I am finding in our application that I get a lower current limit trip point at higher input voltage; i.e., a lower input voltage gives us higher current output capability. With an input range of 40V to 56V; the output current limit trip point varies from about 18A at 56V input to 20A at 40V input. Our output voltage is constant at 45V. We do use a transformer for isolation.
I increased the capacitor value in the RC filter ('Rfilter / Cfilter' shown in D.S. Fig 11) which helped to reduce the difference in current limit somewhat, but I want to improve it further.
Should I incorporate slope compensation into current limit? If so, I don't see how the example in the D.S. can work; in Fig 11b it shows the RAMP and CS pins are shorted together for this purpose.
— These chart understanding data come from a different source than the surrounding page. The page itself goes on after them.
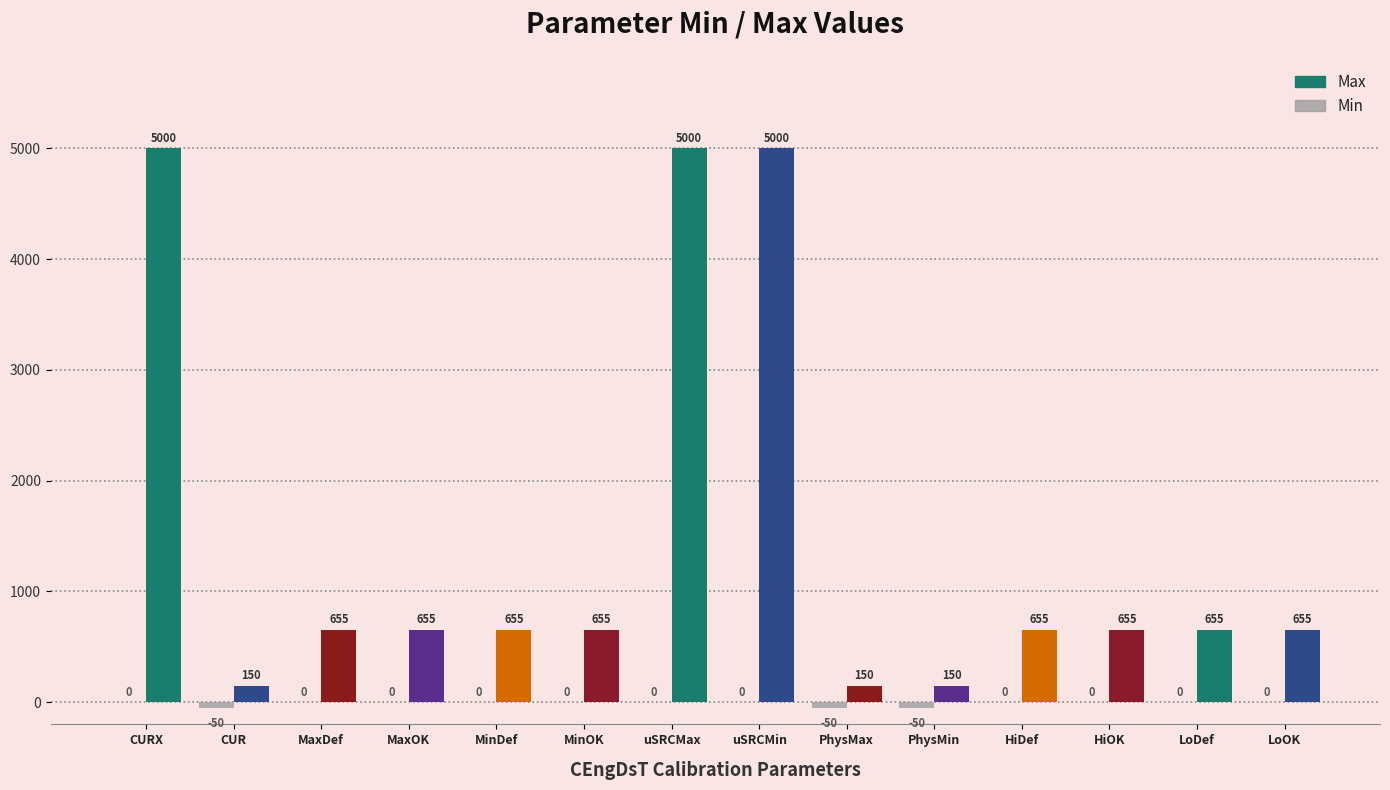

What is the sum of the Max values at CURX and MaxOK?

5655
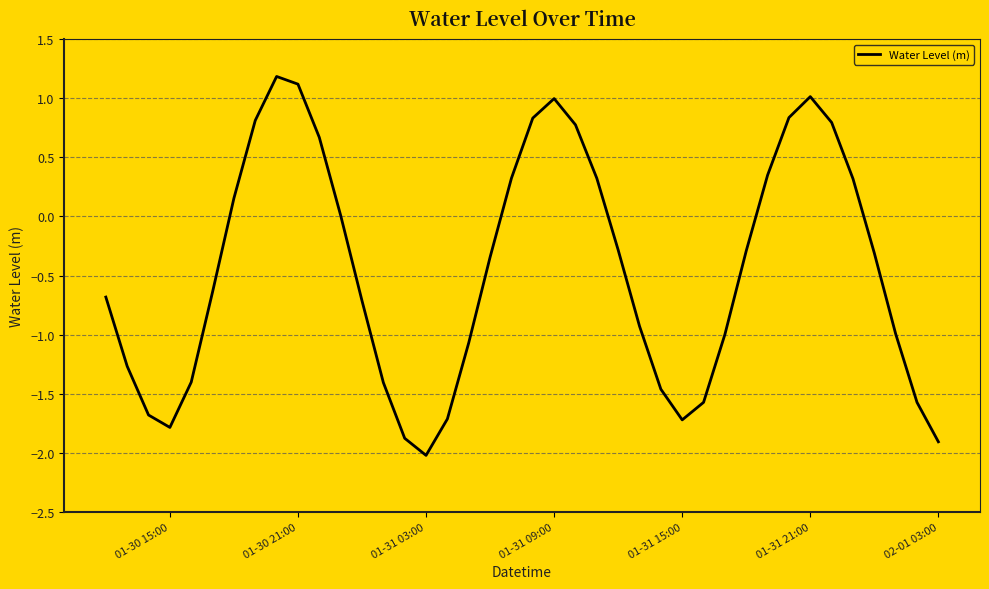

What is the minimum value shown in the chart?

-2.0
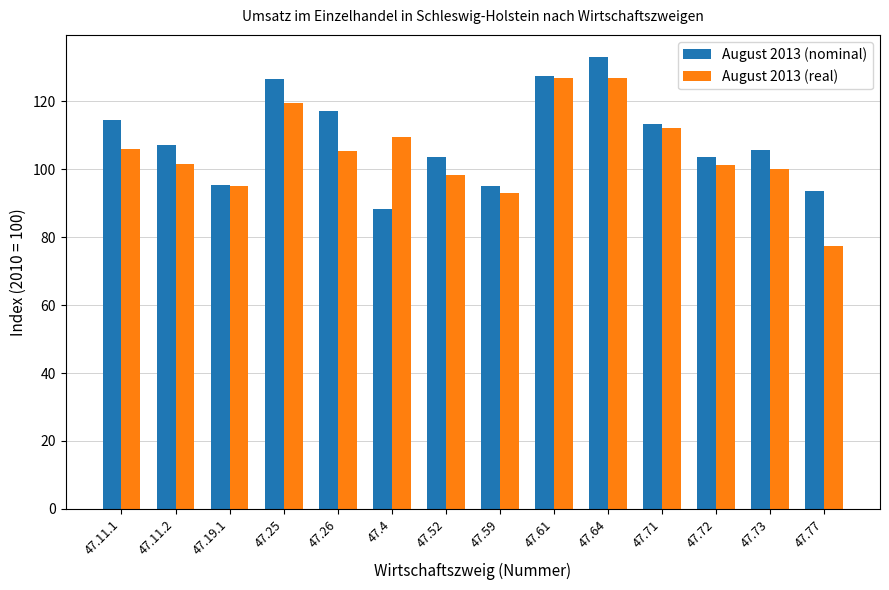

What is the difference between the second highest and minimum values in the August 2013 (real) series?

49.5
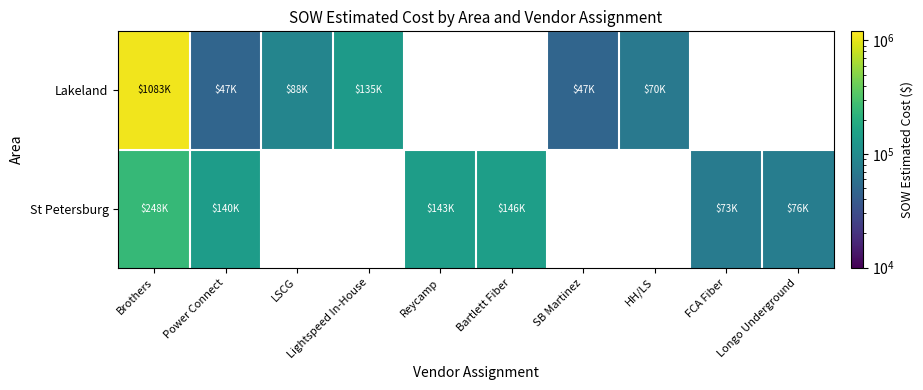

What is the greatest value displayed?

1083462.0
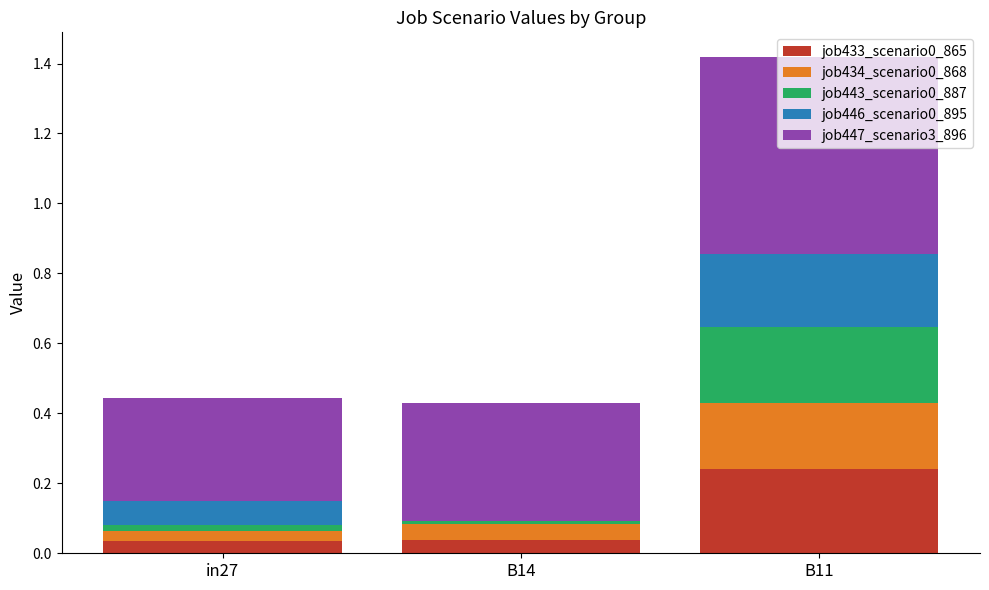

Is it true that job433_scenario0_865 equals 0.0 at B14?

True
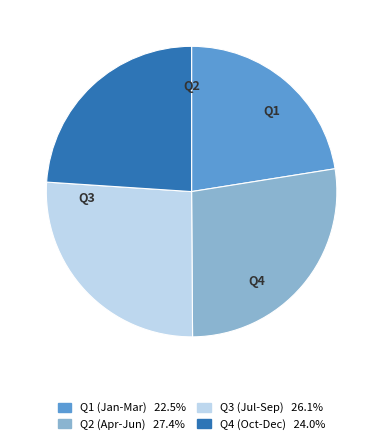

Is there a majority slice in this chart?

No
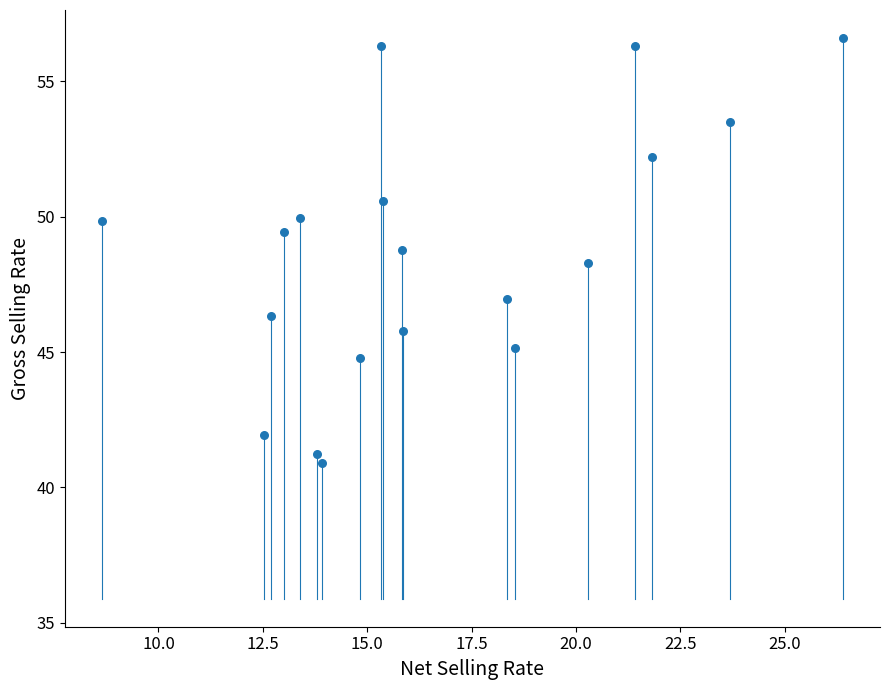

What Y value in the scatter plot is closest to 48?

48.3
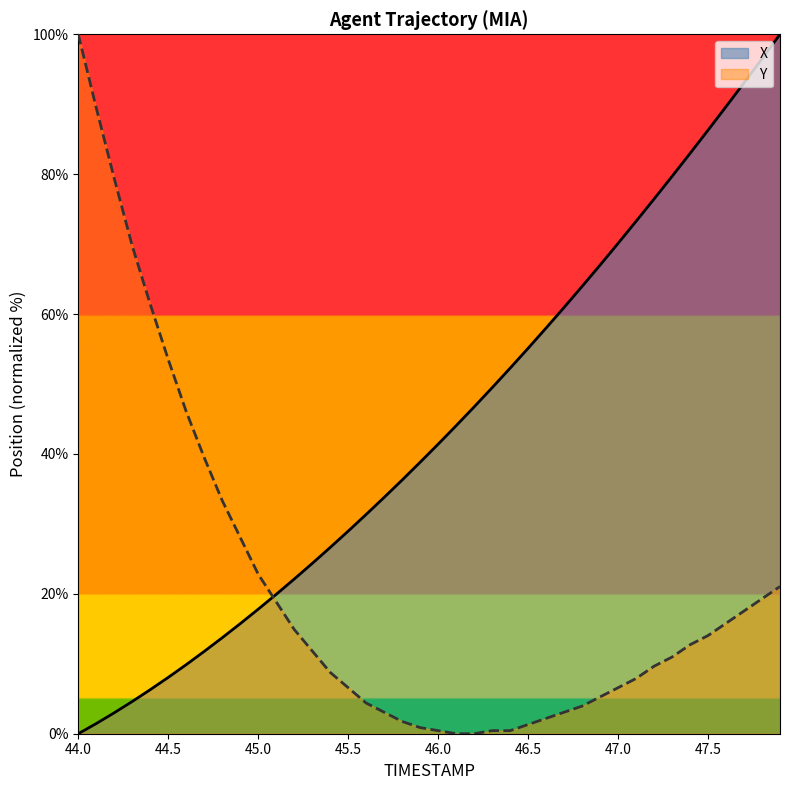

Between 46.6 and 44.3, which is larger?

46.6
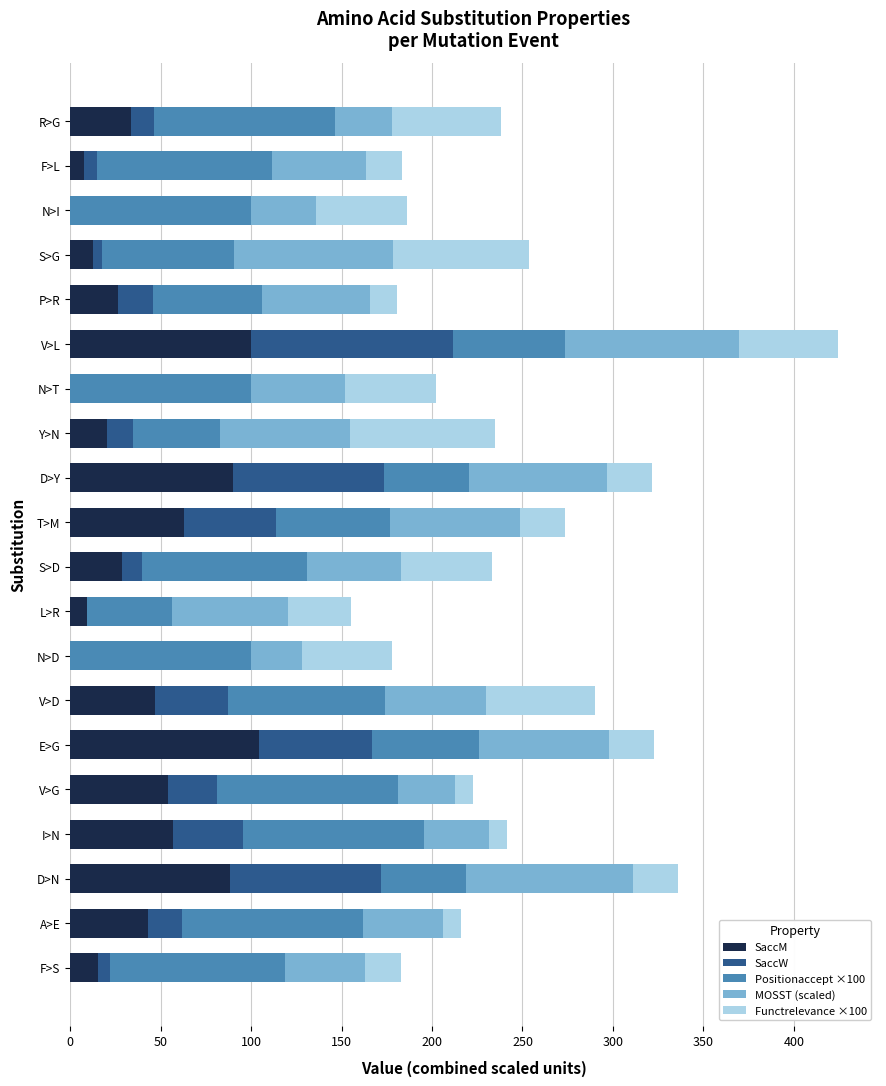

Read the SaccM value at A>E.

43.1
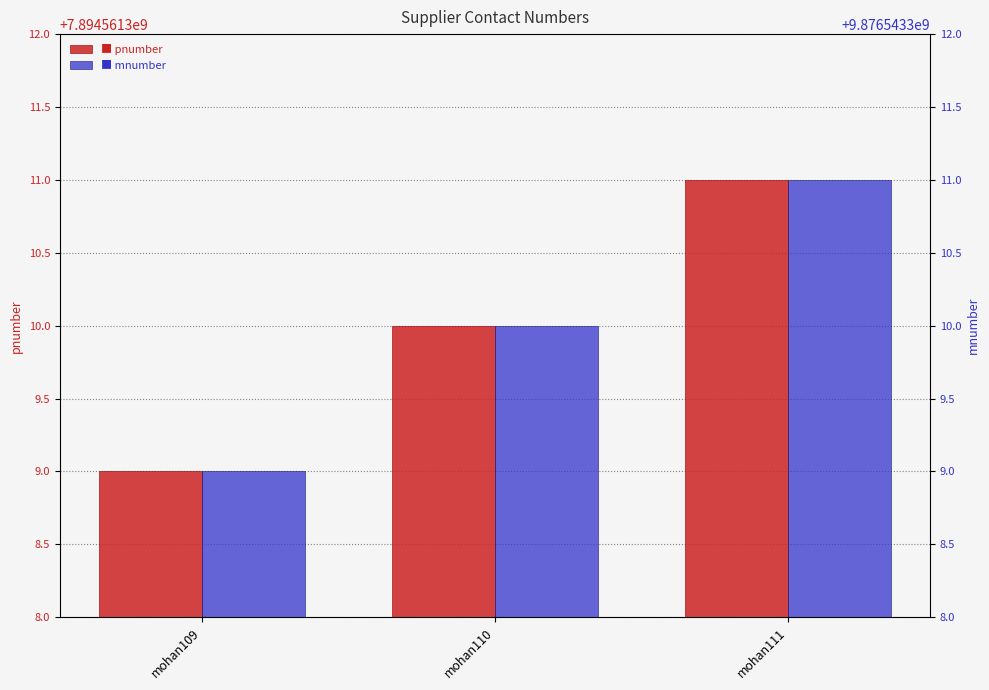

True or false: pnumber has a value of 13409661372 at mohan109.

False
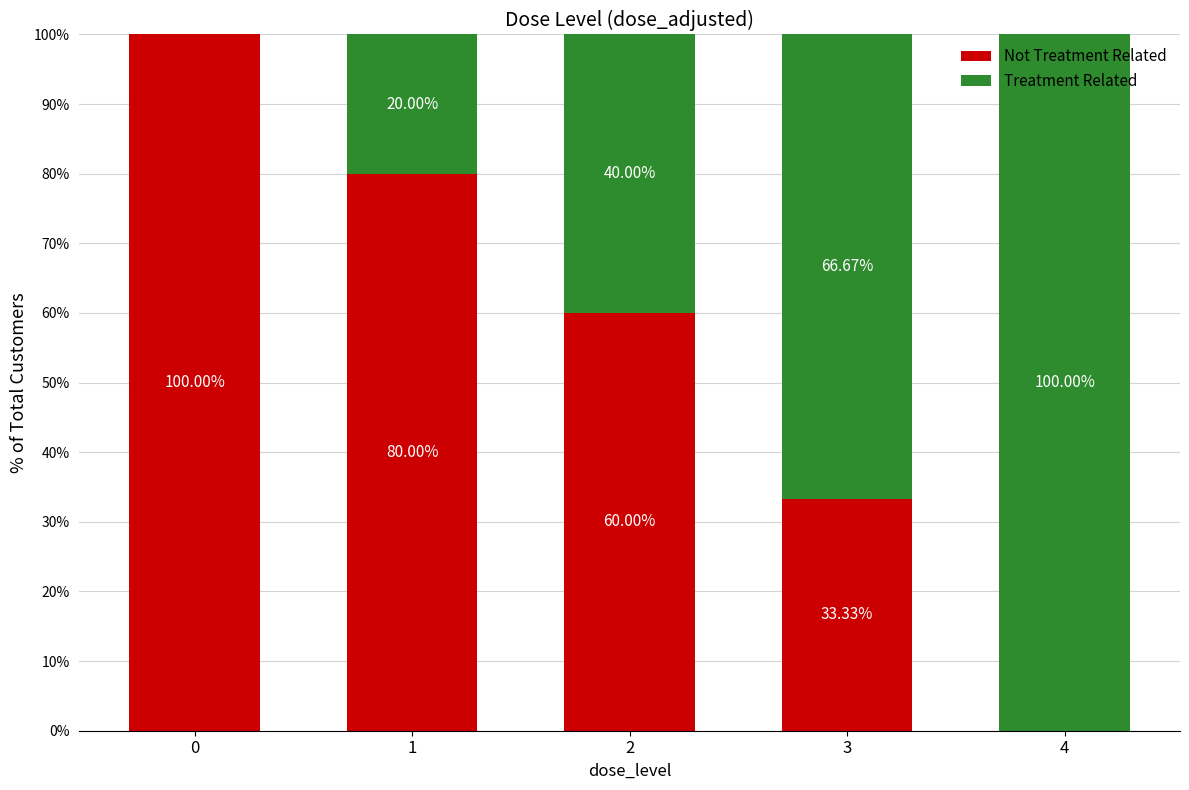

What is the total value across all series at 2?

100.0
But if there is no resistor between the two pins, how will there be a slope compensation signal for the PWM? Can you provide some method or formula or show I can implement this?
Or should I just experiment with the RC filter further?
Hi,
The issue is due to the current reaches a same threshold faster at higher input voltage, so not the slope compensation issue but the current sensing issue. You need to lower current sensing resistor value to achieve higher input voltage current to meet your specs. Then increase your component current rating to tolerate lower input voltage higher current which would affect the OCP threshold so if you need precise OCP, you need to add OCP on the secondary side.
I know the slope changes with input voltage. Can you comment about increasing the RC filter capacitor? It does improve this.
What is the purpose of adding slope compensation to the CS pin as shown in the data sheet Fig 11b? What does that achieve?
Hi,
RC filter would slow down the peak so a previous current peak without RC cannot reach the same peak after adding RC or increase RC at higher input voltage so allowing higher peak current before trigger current limit then your output current gets higher.
It looks Fig 11b can help balance current between low line and high line input voltages, since low line compensation time will be longer than high line so current limit is adjusted at different input voltage. At low line, current limit becomes lower and high line becomes higher. It looks you can try this to see if this can improve the current limit different from your current Fig 11a setup.